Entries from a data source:

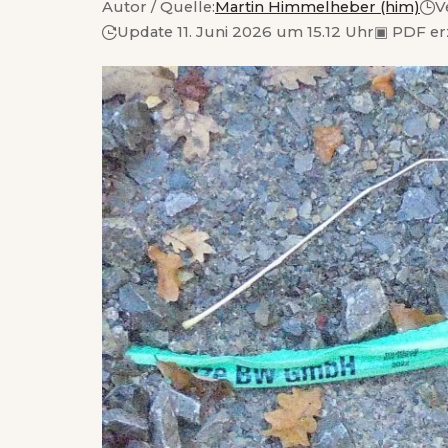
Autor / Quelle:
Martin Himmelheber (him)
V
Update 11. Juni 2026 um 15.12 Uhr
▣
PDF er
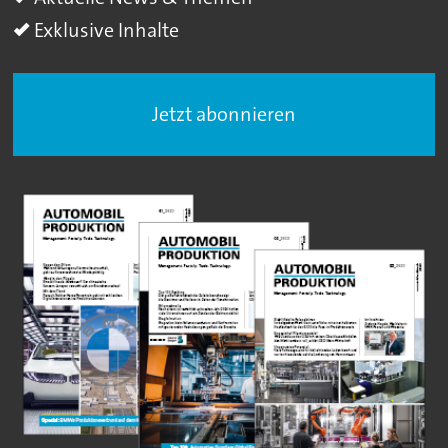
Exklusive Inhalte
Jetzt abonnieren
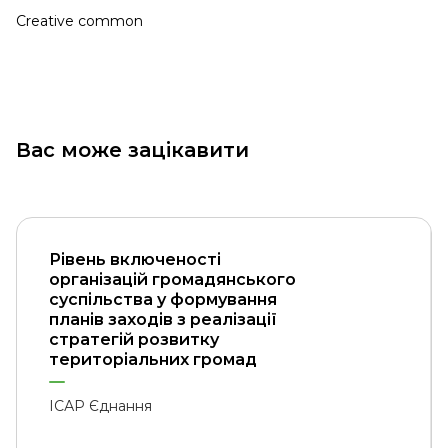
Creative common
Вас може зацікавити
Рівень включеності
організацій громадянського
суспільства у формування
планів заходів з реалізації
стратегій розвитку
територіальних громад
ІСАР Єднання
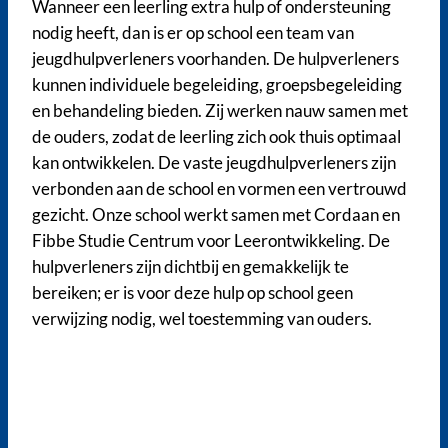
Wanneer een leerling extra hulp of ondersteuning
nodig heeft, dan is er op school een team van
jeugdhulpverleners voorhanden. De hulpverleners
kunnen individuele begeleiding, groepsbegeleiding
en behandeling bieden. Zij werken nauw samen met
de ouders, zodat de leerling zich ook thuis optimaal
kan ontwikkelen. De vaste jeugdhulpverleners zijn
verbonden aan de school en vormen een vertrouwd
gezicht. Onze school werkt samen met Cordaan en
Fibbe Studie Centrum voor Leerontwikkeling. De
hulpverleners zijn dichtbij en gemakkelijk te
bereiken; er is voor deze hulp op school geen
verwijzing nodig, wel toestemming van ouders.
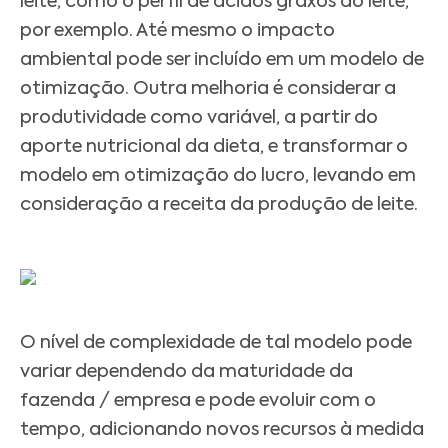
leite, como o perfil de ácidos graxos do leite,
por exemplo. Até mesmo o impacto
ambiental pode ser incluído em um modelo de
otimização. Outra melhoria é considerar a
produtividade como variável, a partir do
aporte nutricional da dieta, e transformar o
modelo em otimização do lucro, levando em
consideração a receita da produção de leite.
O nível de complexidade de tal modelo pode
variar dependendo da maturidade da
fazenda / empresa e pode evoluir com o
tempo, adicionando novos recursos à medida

→ **Exercise description**: Reproduce verbatim the text from the start of the entries through the line containing "ІСАР Єднання", including that line. Omit the pictures from your answer.

→ **Solution for this problem**:
Autor / Quelle:
Martin Himmelheber (him)
V
Update 11. Juni 2026 um 15.12 Uhr
▣
PDF er
Exklusive Inhalte
Jetzt abonnieren
Creative common
Вас може зацікавити
Рівень включеності
організацій громадянського
суспільства у формування
планів заходів з реалізації
стратегій розвитку
територіальних громад
ІСАР Єднання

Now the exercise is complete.